Multi-Objective Optimization of Building Energy Saving Based on the Randomness of Energy-Related Occupant Behavior

Abstract

Given the escalating global energy demand driven by building energy consumption, this study is dedicated to meticulously investigating efficient energy-saving strategies in buildings, with a keen focus on the impact of occupant behavior’s randomness on energy efficiency and multi-objective optimization. The methodology encompassed a thorough analysis of various energy consumption factors, including building envelope and architectural form. We employed Latin Hypercube Sampling for in-depth sampling studies across each factor’s reasonable range.
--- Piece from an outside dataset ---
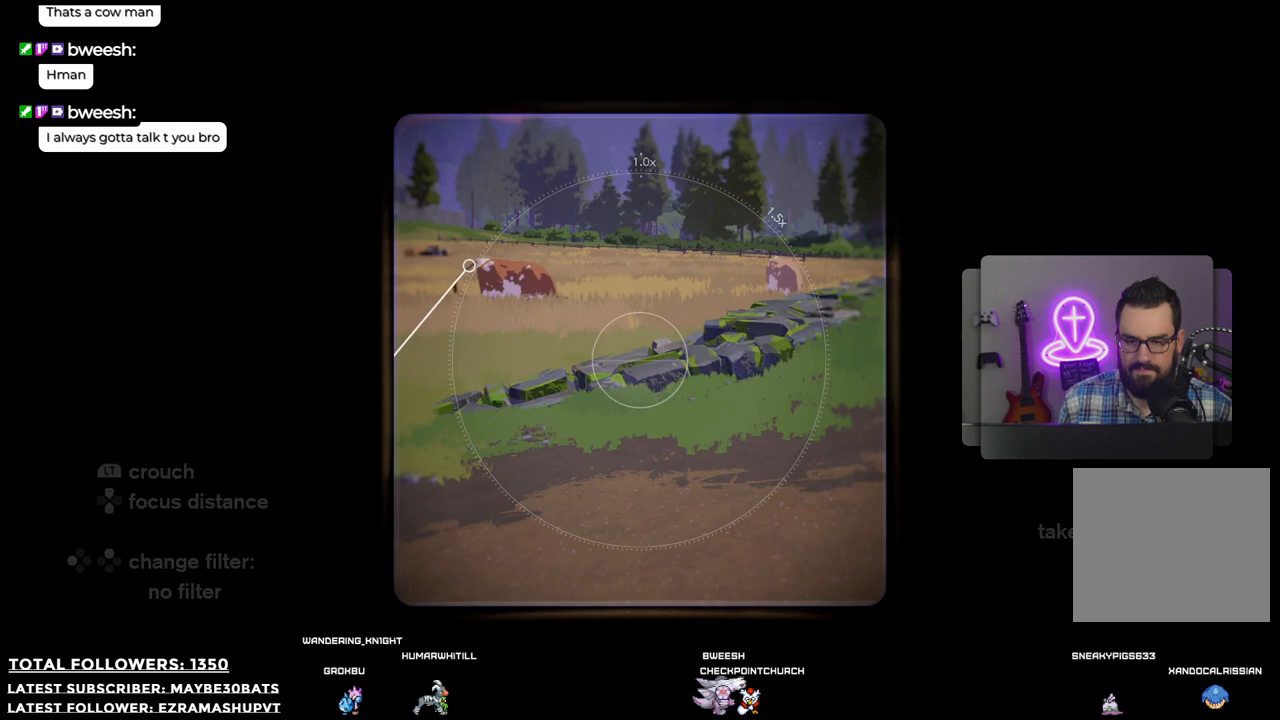
{"buttons": [], "left_stick": "center", "right_stick": "left", "events": [[128, "right_stick", "left"]]}
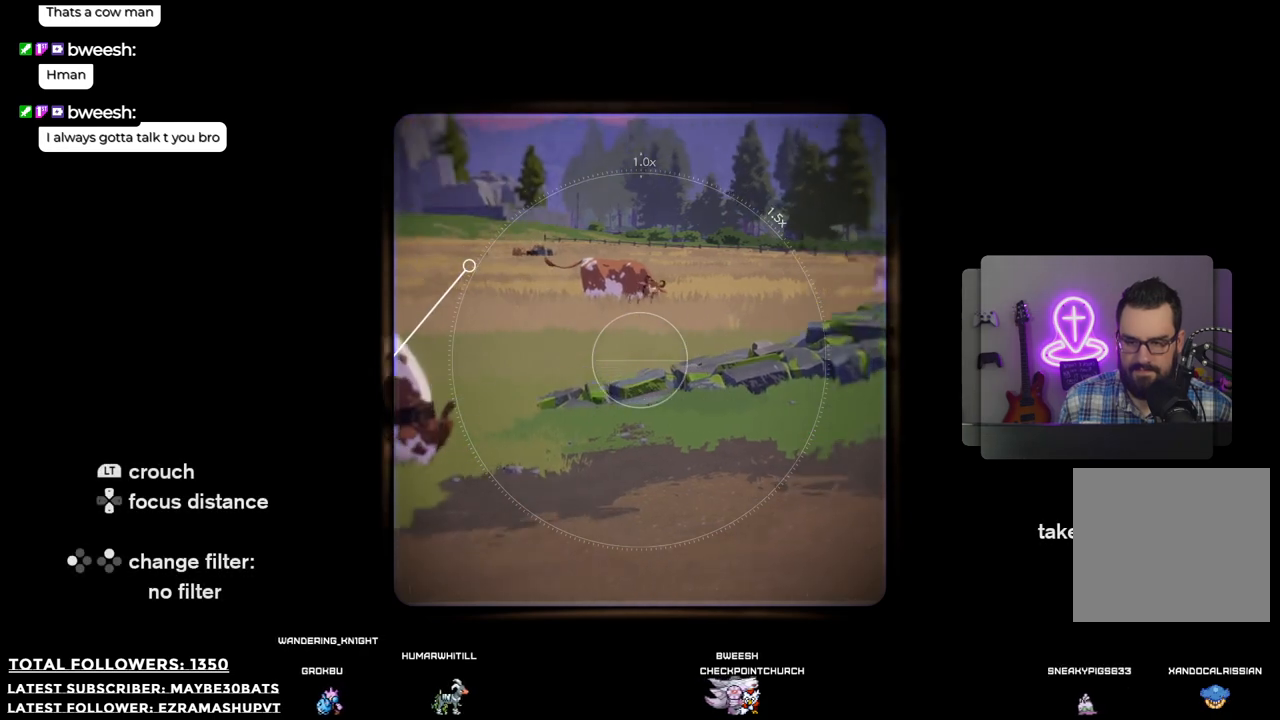
{"buttons": [], "left_stick": "center", "right_stick": "center", "events": [[202, "right_stick", "up-left"], [330, "right_stick", "center"]]}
Utilizing Sobol sensitivity analysis, we pinpointed variables of high sensitivity and embarked on multi-objective optimization targeting two primary indicators: energy consumption and thermal comfort. Leveraging the NSGA-II algorithm, we adeptly identified optimal solutions, culminating in the proposition of building energy-saving strategies anchored on the Pareto frontier. Through stochastic modeling simulations of occupant behavior in window opening and air conditioning usage, a comparison was made with models that do not consider occupant behavior. It was found that incorporating occupant behavior into energy-saving designs can reduce energy consumption by up to 20.20%, while ensuring thermal comfort. This approach can achieve improved energy efficiency and indoor comfort.